So I am going to pray a prayer to the Holy Spirit now and ask you to say “Amen” at the end of it. But I will also leave this prayer at the end of my homily, which is put out on the website. And I invite you to pray it especially each day from this coming Thursday, 13th May, until Saturday 22nd May. Nine days, which makes a Novena. The apostles prayed a Novena to God, asking him to send the Holy Spirit down on them, as Jesus promised would happen, and after those nine days, on Pentecost Sunday, God answered and they were all filled with the power of God’s Holy Spirit, as we read in Acts of the Apostles chapter 2 : 1 – 4. So the Church encourages us to pray a similar Novena, and you can use this prayer below.

Or you can go onto the Internet and find another one, another Novena to the Holy Spirit.

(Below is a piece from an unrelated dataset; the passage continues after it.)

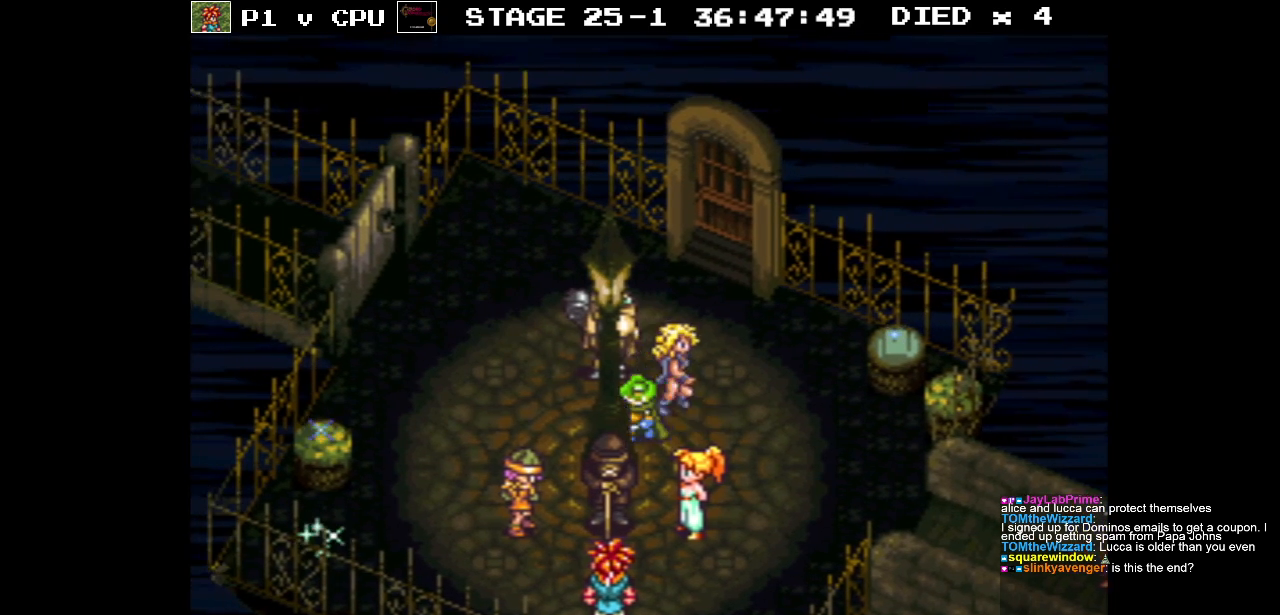
{"buttons": ["DPAD_LEFT"], "events": []}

It doesn’t matter which one you choose, what matters is that you persist in prayer for the Holy Spirit to come, and fill you with the agape love of God .

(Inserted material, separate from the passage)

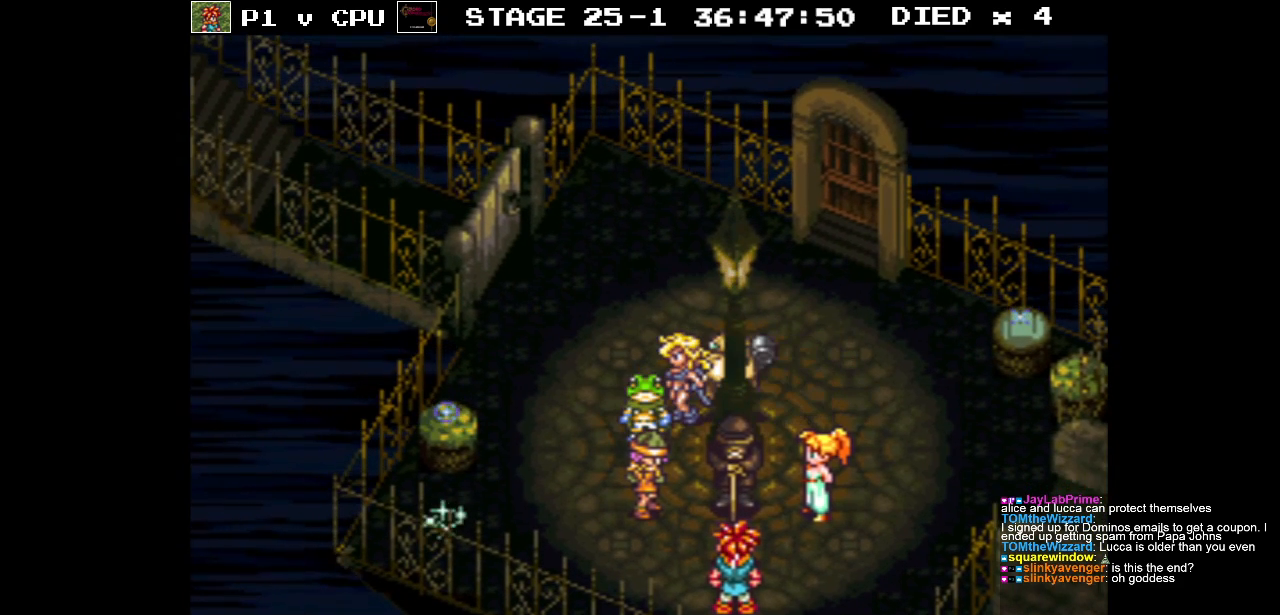
{"buttons": [], "events": []}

                Prayer to the Holy Spirit 

O Holy Spirit of God , abide with me, abide in me.

Inspire all my thoughts, pervade my imaginations;

Suggest all my decisions, order all my doings.

Be with me in my speech and in my silence,

In my haste and in my leisure,

In company and in solitude.

In the freshness of the morning,

And in the weariness of the evening.

And give me the grace at all times 

To humbly rejoice in your mysterious companionship.

Amen.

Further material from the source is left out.